John Christensen ■ Oxfam: the International Finance Corporation and tax havens – new report
Monday 11th April
Oxfam has launched a new briefing on the IFC and tax havens.
This briefing will also be presented and discussed at our event at the World Bank CSO forum on Friday 15th of April at 11 am-12.30 in Washington DC.
The key findings of the report include:
- 68 companies were lent money by the World Bank’s private lending arm (IFC) in 2015, to finance investments in sub-Saharan Africa. 51 of these 68 companies use tax havens with no apparent link to their core business;
- Together, these companies received 84% of the IFC’s investments in sub-Saharan Africa last year;
- In 2015, the IFC portfolio for SSA was 68 projects of a total value of US$3422 million of which US$2878 million were associated with tax havens through IFC clients – a significant increase in the use of tax havens since 2010 (see chart);
- Oxfam calls on the World Bank Group to put in place safeguards to ensure that its clients can prove they are paying their fair share of tax.
Inequality is rising around the world. Fighting inequality must be an integrated priority for everyone in development, to promote and achieve sustainable development.

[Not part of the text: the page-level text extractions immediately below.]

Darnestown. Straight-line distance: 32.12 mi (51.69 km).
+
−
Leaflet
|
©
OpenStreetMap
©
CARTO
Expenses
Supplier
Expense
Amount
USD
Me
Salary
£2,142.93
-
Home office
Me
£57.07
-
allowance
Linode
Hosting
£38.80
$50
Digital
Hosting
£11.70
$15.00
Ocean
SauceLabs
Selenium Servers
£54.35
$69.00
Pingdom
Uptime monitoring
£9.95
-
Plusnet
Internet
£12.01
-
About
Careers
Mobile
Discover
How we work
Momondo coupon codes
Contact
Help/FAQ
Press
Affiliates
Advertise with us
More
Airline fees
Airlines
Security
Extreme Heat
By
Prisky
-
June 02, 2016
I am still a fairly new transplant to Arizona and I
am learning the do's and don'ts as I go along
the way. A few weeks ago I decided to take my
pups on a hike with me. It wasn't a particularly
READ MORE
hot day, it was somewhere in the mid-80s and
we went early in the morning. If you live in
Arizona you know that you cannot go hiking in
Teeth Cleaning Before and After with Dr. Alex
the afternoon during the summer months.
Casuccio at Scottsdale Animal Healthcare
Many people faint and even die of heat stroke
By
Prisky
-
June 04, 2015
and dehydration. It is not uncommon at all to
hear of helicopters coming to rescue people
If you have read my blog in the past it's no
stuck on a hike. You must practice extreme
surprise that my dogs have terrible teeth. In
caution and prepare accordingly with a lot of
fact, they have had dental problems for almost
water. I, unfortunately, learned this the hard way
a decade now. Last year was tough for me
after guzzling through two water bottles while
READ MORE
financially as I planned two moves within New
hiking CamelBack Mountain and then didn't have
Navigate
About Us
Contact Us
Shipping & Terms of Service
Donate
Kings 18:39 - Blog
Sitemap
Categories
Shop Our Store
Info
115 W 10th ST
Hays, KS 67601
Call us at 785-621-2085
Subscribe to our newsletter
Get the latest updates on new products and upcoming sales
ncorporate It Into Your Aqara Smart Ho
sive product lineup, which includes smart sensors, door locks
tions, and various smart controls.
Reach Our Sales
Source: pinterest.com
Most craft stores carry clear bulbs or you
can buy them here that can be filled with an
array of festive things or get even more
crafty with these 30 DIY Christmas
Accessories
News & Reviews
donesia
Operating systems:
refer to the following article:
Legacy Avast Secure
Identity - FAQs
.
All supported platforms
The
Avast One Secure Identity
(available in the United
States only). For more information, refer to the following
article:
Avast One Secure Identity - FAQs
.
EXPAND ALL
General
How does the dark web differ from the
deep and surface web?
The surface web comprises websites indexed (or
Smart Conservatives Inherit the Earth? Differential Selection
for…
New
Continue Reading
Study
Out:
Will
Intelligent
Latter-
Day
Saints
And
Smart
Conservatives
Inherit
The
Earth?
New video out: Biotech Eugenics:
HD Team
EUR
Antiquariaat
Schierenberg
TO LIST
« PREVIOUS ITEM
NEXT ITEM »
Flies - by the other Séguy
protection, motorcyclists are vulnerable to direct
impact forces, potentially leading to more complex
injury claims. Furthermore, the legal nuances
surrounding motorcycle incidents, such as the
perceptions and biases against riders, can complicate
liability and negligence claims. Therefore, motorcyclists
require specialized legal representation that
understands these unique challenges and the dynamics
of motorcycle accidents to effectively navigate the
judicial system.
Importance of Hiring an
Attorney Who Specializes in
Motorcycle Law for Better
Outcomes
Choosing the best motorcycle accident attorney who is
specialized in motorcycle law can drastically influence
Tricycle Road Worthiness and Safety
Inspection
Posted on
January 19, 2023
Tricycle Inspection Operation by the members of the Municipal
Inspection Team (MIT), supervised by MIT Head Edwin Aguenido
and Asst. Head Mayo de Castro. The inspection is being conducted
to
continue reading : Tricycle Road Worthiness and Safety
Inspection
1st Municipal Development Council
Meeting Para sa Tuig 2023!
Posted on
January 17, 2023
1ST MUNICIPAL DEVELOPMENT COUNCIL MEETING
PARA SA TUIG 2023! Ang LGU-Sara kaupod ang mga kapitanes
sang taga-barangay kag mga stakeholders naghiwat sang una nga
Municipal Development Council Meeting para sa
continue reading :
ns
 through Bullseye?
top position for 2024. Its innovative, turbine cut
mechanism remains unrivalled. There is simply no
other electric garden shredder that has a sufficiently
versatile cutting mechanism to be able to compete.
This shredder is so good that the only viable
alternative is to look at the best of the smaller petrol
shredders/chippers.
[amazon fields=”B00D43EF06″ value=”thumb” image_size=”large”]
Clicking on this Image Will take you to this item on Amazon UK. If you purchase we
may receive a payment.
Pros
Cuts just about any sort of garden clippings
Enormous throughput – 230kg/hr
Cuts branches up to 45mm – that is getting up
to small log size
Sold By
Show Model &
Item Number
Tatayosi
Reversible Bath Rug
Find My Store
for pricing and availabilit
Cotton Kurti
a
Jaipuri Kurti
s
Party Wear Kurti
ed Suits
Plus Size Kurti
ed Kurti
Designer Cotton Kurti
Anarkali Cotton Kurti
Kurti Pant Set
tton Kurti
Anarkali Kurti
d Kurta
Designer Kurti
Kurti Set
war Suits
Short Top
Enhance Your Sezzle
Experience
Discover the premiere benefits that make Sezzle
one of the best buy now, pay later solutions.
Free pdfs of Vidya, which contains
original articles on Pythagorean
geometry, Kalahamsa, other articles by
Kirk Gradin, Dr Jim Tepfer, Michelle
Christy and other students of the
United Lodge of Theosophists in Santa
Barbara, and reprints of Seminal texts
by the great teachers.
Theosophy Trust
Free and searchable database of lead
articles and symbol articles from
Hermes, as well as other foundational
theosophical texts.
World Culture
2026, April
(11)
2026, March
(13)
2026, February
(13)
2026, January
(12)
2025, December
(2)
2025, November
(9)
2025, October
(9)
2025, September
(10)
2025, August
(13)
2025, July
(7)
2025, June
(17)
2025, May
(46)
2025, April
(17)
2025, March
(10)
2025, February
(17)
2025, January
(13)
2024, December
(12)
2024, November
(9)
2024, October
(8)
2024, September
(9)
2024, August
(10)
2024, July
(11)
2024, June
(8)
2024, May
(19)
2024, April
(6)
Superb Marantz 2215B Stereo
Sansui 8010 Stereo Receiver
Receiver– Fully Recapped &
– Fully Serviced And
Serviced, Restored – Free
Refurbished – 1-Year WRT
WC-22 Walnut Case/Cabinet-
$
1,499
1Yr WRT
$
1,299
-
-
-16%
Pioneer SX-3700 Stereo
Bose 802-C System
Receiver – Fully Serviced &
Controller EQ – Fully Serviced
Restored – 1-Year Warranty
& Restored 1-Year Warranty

As the World Bank and IMF prepare for their Spring Meeting in Washington 13–15 April, and in the wake of the Panama Papers scandal which reveals how powerful individuals and companies are using tax havens to hide wealth and dodge taxes, Oxfam is calling on the World Bank Group to put safeguards in place to ensure that its clients can prove they are paying their fair share of tax.